Thinking only of saving her daughter, she said she held up a note to the nurse that read "My daughter's in danger, I gotta go," and followed directions.
"Who leaves their husband in a hospital? That's how real it was," she said.
She said the man threatened her daughter's life if she hung up, and despite his violent and explicit language, she stayed calm as she drove for around an hour, even trying to flag down law enforcement in the process.
She said she ended up at a Suncoast Credit Union and wrote a note there.
"I said, 'I need to make a withdrawal, my daughter's held hostage,'" she said.
Garrett said while she was still on the phone, the team at the credit union managed to get her daughter on the phone and helped stop her from losing thousands of dollars.
"I picked up the phone and it was my daughter. And she said, 'Mom, what's going on?' I about fell to my knees. It was the most horrifying thing I've ever been through," Garrett said.
"We came together as a team, and our system worked," said Yudith Rodriguez-Ochoa Fernandez, a member advocate with Suncoast Credit Union.
She said they advise members to check their balances every day, and if a situation doesn't seem right, to reach out to them and not give their personal information over the phone.
"Fraud is on the rise, so we see this more often than we would like to, but we just always ask the members, and we always try to coach them in regard to their financial literacy," she said.
The FBI said they see virtual kidnapping calls regularly, which play to people's emotions.
"These calls are incredibly believable. These alleged hostage-takers will go to great lengths to put stress on the individuals that they're talking to by having people screaming in the background, they will do their research," said FBI Special Agent Ashley Haynes.
Haynes said don't be afraid to call law enforcement if you get one of these calls.
She said to look out for calls from a number you don't know, with an out of area number. She said the individual may try to keep you on the phone, demand money and demand it now.
"First and foremost, stay calm. Secondly, give no information about yourself, your family or loved ones.

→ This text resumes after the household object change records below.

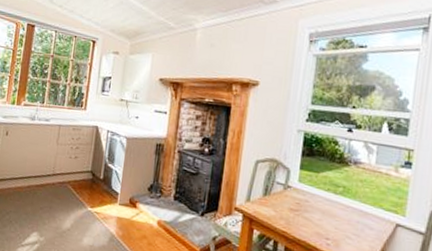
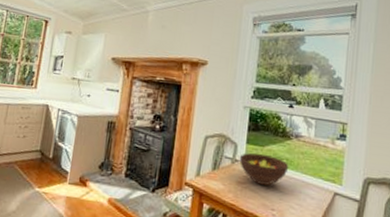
fruit bowl: none [292,179,346,215] -> present [239,152,289,186]

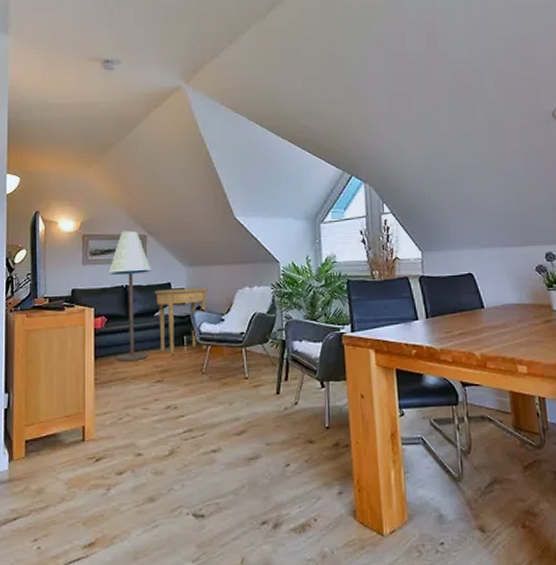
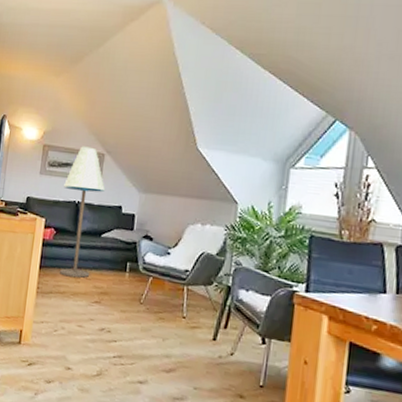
side table: present [154,287,209,356] -> none [102,211,159,280]

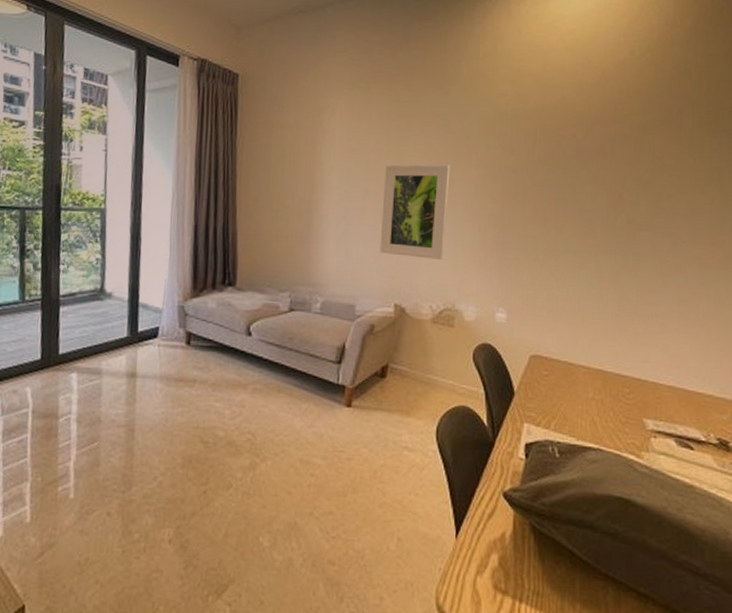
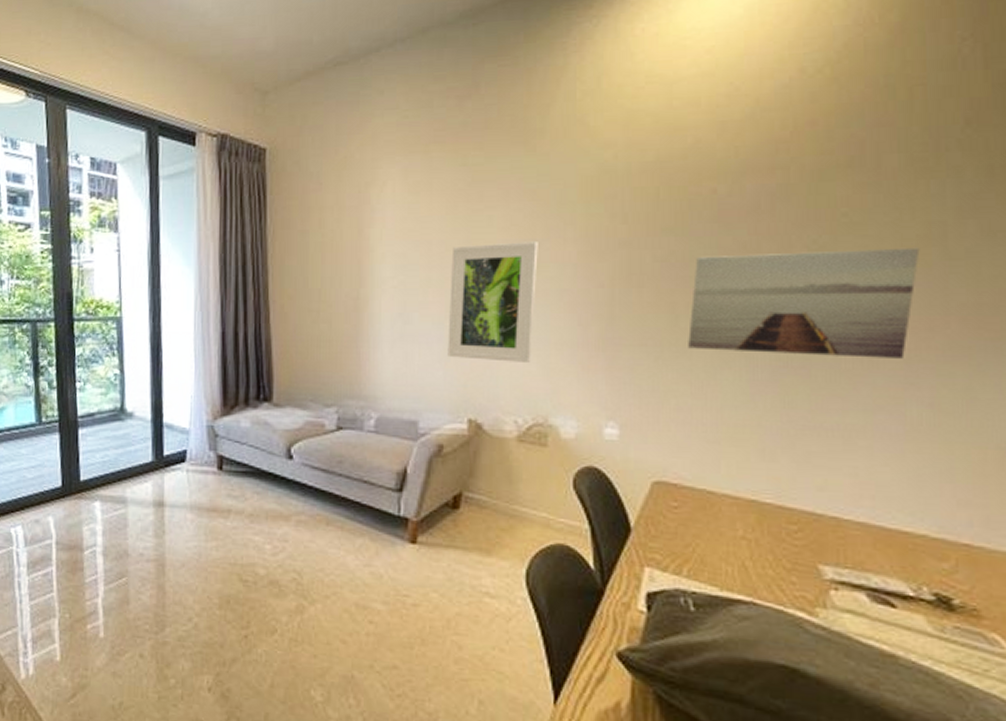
wall art: none [556,183,707,265] -> present [688,247,920,359]

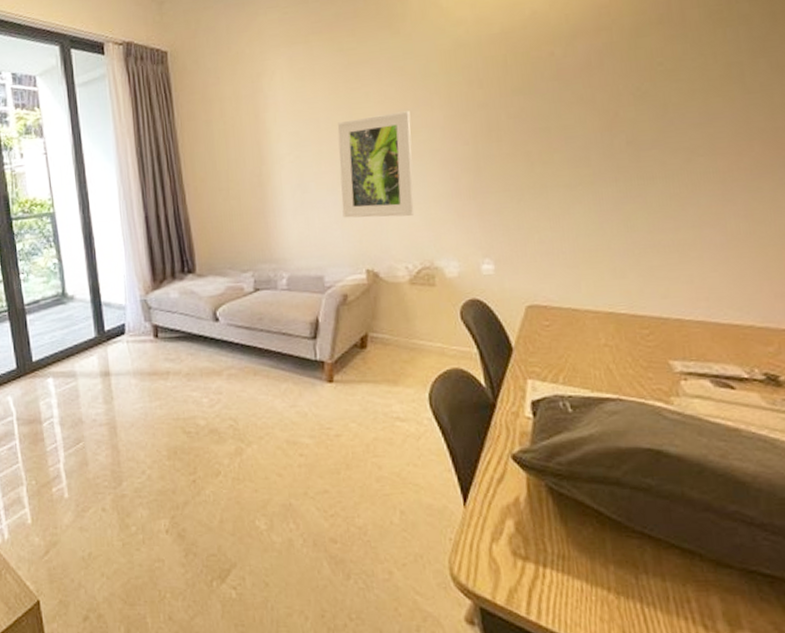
wall art: present [688,247,920,359] -> none [543,86,724,190]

Third, try to get that loved one on the phone, ask the person to ask the hostage-taker to speak to your loved one," she said.
Haynes said if they refuse to put your loved one on the phone, ask a question only that family member would know, try to buy time and that you can hang up but try to schedule the next phone call.
"It's that real. Don't fall for it. But when you love somebody that much, and you're that scared, who knows what you'll do. Look what I almost did. But thanks to the people at the bank, I still have some money in the bank. My daughter's fine, and I'm fine," said Garrett.